There is no evidence, nor do plaintiffs contend, that the court, at the time said default judgment was rendered, had obtained jurisdiction otherwise than by personal service on 23 December, 1949, as shown by said return. Her appearance in connection with said motion did not validate a judgment rendered when the court had no jurisdiction. Monroe v. Niven, supra; Harrell v. Welstead, 206 N.C. 817, 175 S.E. 283.

The feme defendant’s motion was to set aside said default judgment, not to dismiss the action; and, in accordance therewith, the judgment of the court below was that “the default judgment entered against the defendant Lora E. Rice on the 11th day of September, 1951, be, and the same is hereby set aside and vacated.” See Harrell v.

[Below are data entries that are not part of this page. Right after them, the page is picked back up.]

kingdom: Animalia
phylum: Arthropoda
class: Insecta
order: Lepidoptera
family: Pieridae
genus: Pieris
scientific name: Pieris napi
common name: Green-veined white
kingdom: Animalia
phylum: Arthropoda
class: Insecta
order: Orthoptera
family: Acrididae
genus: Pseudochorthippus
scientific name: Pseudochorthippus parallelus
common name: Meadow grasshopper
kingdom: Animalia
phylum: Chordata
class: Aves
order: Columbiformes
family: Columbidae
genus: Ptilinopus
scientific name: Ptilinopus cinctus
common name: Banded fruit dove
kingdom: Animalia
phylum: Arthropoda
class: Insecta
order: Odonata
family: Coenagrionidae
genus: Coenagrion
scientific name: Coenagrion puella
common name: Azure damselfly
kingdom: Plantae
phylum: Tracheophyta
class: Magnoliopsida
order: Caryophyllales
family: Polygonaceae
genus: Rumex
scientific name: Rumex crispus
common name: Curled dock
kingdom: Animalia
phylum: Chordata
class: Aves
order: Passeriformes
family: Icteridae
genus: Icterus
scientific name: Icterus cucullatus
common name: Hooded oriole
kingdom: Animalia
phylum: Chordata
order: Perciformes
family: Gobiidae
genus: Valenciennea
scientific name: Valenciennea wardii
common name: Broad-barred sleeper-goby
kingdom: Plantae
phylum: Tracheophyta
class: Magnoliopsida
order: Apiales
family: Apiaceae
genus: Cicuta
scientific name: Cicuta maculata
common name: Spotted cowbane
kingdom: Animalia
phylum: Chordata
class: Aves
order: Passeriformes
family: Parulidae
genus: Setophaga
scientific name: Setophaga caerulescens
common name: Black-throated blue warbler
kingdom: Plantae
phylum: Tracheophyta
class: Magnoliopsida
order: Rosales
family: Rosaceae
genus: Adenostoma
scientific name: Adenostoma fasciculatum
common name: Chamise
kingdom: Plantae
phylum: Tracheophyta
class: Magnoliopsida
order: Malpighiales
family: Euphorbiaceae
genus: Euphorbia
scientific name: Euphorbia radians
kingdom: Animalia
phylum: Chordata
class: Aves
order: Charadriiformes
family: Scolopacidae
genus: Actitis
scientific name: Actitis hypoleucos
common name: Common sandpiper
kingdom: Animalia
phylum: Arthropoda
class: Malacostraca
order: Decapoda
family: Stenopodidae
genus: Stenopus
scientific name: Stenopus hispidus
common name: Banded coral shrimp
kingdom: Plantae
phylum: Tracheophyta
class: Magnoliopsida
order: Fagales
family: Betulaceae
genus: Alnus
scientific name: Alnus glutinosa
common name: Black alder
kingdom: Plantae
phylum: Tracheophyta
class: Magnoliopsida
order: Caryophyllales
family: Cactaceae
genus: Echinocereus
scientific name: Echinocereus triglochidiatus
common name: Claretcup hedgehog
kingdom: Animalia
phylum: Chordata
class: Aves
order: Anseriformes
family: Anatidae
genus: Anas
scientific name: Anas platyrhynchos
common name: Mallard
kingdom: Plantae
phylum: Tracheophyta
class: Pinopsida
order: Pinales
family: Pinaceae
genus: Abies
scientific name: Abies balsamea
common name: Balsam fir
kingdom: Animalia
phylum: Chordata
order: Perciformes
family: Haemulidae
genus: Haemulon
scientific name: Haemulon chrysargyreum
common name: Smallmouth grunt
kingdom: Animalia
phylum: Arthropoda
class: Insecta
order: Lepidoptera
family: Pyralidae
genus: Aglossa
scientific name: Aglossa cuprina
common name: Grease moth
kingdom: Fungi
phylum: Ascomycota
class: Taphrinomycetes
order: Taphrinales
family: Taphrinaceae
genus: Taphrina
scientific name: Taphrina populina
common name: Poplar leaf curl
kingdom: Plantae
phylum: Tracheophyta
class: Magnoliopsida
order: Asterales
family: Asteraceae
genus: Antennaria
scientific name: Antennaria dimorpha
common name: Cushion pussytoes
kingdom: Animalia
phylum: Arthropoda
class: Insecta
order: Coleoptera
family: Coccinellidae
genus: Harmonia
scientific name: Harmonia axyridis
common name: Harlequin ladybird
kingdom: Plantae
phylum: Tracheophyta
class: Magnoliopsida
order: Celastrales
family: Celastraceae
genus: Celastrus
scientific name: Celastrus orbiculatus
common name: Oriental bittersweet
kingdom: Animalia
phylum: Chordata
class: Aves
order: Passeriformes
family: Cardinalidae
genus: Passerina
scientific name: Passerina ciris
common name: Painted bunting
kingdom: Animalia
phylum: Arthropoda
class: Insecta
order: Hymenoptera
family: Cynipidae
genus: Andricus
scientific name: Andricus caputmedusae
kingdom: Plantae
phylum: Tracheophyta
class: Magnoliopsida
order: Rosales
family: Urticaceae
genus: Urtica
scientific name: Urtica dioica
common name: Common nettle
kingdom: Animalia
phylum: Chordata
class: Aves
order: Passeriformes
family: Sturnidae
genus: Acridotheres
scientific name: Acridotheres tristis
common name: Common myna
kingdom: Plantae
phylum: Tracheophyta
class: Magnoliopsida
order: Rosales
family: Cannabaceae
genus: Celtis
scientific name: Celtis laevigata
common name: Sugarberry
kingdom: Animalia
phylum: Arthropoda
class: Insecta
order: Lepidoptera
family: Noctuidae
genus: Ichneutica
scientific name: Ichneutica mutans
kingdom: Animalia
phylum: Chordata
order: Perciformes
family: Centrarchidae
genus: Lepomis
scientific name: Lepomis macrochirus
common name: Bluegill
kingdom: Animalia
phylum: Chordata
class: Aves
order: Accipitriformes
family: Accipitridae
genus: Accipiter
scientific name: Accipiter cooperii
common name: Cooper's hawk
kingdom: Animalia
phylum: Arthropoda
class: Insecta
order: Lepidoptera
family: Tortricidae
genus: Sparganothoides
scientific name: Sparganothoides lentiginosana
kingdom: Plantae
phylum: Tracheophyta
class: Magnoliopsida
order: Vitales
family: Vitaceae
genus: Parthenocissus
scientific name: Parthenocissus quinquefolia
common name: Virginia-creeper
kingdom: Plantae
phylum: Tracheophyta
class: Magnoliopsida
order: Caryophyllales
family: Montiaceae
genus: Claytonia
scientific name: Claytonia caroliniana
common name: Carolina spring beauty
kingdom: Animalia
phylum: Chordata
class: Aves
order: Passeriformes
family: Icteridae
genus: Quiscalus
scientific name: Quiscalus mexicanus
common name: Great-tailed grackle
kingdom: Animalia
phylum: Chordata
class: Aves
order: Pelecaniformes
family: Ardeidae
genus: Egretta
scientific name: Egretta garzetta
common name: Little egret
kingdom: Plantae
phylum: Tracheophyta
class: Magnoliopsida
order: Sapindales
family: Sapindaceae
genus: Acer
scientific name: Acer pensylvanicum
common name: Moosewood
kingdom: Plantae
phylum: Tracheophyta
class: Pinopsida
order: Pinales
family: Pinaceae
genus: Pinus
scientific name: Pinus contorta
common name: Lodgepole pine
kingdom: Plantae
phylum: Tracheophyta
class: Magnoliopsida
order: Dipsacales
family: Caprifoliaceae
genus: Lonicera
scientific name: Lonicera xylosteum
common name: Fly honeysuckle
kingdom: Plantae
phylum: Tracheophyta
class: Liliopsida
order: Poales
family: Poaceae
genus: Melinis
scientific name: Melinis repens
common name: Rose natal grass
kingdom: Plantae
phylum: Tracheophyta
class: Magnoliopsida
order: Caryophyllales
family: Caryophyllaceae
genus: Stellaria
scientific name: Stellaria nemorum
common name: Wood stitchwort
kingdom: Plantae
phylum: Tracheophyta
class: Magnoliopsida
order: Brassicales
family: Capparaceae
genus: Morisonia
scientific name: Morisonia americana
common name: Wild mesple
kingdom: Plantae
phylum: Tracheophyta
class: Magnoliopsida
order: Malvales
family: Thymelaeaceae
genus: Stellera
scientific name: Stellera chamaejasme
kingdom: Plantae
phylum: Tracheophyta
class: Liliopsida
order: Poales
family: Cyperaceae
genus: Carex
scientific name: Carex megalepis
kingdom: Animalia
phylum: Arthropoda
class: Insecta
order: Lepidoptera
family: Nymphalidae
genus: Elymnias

Welstead, supra.

While the court below found that the feme defendant has a meritorious defense to plaintiffs’ cause of action, this was not essential or relevant to the allowance of her motion. Monroe v. Niven, supra. Hence, we do not discuss the evidence bearing on this subj ect.

No question is raised as to the original jurisdiction of the judge to pass on the motion to set aside a judgment by default final entered by the clerk pursuant to G.S. 1-211. In this connection, see Caldwell v. Caldwell, 189 N.C. 805, 128 S.E. 329; Moody v. Howell, 229 N.C. 198, 49 S.E. 2d 233; Rich v. R. R., 244 N.C. 175, 179, 92 S.E. 2d 768.